→ **Metin bölümü**
__________________________________________________
Türkiye’de kapitalizm yerli dinamikleriyle gelişmemiştir; bu yüzden de burjuva toplumunun normları, burjuva sınıfı toplumun ilişkilerine ve kurumlarına önderlik edecek şekilde kendisi için sınıfa dönüşmeden ortaya çıktı. Türkiye’de hatta eski Levant coğrafyasında burjuva ilişki ve kurumlar, daha çok Batıdaki üretici güçlerin Doğuya doğru genişlemesinin sonucudur. Doğuda modernleşmenin ortaya çıkışı, bu olgudan bağımsız değildir.
Batının Finansal Genişleme Döneminden Önce Doğu’da Modernleşme
Avrupa’nın 19. yüzyılın ilk yarısında Doğuya ilgisi ticari, ikinci yarısında ise esas olarak finansaldır.
19. yüzyıla Batı, ticareti serbestleştirerek girmişti ve dünyanın geri kalanının bu sürece uyum sağlamasını istiyordu. Çin’in Birinci Afyon Savaşı sonunda imzalamak zorunda kaldığı Nanking Anlaşması ile Baltalimanı Anlaşması’nın benzer sonuçlar yaratması bu yüzdendir.
__________________________________________________
→ **Yazılı talep 1**
Türkiye'de kapitalizm üzerine metinde "19. yüzyıla Batı, ticareti" ile "yaratması bu yüzdendir." arasındaki kısmı, bu iki ifade de dahil olmak üzere hiçbir değişiklik yapmadan yeniden yazın.
→ **Yazılı talep 2**
Türkiye'de kapitalizm üzerine metne göre Nanking Anlaşması ile Baltalimanı Anlaşması'nın benzer sonuçlar yaratmasının nedeni nedir? Bir ila üç cümleyle açıklayın.
→ **Yazılı talep 3**
Türkiye'de kapitalizm üzerine metni son cümlesinden sonra sürdürerek bir sonraki kısmını tamamlayın.
Kayıtların Türkiye'de kapitalizm üzerine metinle hiçbir bağlantısı yoktur.
__________________________________________________
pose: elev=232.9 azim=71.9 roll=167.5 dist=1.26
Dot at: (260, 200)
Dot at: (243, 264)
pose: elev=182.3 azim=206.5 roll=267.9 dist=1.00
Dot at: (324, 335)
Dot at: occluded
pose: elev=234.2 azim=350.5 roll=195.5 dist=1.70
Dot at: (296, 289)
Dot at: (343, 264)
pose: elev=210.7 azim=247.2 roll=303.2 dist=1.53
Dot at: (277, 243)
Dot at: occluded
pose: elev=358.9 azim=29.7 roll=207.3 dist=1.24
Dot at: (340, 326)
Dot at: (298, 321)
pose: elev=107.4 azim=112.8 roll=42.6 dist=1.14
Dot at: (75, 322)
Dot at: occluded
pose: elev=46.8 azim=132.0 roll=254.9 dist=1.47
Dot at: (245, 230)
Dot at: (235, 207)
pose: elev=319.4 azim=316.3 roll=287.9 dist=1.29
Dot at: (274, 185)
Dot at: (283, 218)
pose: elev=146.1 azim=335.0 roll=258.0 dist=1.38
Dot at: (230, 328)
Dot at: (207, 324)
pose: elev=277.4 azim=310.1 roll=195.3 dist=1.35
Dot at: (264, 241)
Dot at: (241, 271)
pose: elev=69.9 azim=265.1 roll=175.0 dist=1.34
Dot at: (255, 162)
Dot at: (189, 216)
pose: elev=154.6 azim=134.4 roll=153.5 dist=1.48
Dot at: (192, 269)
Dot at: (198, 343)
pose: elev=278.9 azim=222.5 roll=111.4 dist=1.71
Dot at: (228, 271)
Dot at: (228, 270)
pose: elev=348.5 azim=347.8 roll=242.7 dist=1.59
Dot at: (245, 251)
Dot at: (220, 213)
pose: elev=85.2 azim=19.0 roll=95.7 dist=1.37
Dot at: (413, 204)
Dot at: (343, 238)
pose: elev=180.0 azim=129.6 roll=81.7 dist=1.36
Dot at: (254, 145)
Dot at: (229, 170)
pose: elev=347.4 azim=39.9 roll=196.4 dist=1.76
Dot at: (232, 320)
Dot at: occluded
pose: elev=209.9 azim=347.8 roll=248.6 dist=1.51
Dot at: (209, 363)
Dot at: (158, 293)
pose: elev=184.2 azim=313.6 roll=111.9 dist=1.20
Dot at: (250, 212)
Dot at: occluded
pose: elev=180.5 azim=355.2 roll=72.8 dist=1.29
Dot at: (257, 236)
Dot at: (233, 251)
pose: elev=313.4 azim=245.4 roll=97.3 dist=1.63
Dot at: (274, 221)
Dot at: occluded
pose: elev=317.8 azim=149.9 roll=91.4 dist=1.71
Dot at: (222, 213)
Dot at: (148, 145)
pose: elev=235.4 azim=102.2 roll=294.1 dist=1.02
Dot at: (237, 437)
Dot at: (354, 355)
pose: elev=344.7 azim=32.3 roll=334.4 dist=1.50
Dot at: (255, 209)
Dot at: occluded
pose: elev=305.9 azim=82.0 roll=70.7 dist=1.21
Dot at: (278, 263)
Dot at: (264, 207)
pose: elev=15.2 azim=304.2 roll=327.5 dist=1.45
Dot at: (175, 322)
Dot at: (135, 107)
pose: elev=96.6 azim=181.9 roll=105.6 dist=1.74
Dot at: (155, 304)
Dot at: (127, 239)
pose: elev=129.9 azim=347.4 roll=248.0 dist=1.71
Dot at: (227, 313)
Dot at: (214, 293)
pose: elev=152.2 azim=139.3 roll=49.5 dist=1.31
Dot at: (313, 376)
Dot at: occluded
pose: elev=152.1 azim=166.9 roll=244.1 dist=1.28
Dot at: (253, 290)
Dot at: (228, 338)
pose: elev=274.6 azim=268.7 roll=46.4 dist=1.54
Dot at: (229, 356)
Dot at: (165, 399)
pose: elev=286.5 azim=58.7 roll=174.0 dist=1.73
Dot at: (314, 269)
__________________________________________________
→ **Yanıt 1**
19. yüzyıla Batı, ticareti serbestleştirerek girmişti ve dünyanın geri kalanının bu sürece uyum sağlamasını istiyordu. Çin’in Birinci Afyon Savaşı sonunda imzalamak zorunda kaldığı Nanking Anlaşması ile Baltalimanı Anlaşması’nın benzer sonuçlar yaratması bu yüzdendir.

→ **Yanıt 2**
Batı, 19. yüzyıla ticareti serbestleştirerek girmişti ve dünyanın geri kalanının bu sürece uyum sağlamasını istiyordu. İki anlaşmanın benzer sonuçlar yaratması bu yüzdendir.

→ **Yanıt 3**
Burada serbest ticaret sadece İngiliz Tahıl Yasalarındaki değişikliği ifade etmiyor; 19. yüzyılın başında ticaretin serbestleştirilmesi daha çok Ortaçağ’da kurulan ticari tekellerin tasfiyesidir. Böylece feodal dönemin ticari tekelleri yerlerini modernleştirilmiş ticari işletmelere ve ilişkilere bırakabildiler. Levant Kumpanyasının ilk örneklerinden olduğu bu tekeller, imtiyaz bölgelerindeki ticareti ellerinde tutuyorlardı. Levant ile ticaret, sadece kumpanya üyesi tüccarlara ait haktı.
Hollanda Hindistan Ticaret şirketi (VOC), dünyayı değiştiren şirket de denilen İngiliz Doğu Hindistan Ticaret Kumpanyası feodal dönem sömürgeciliğin bilinen örnek ortaklıklarıdır.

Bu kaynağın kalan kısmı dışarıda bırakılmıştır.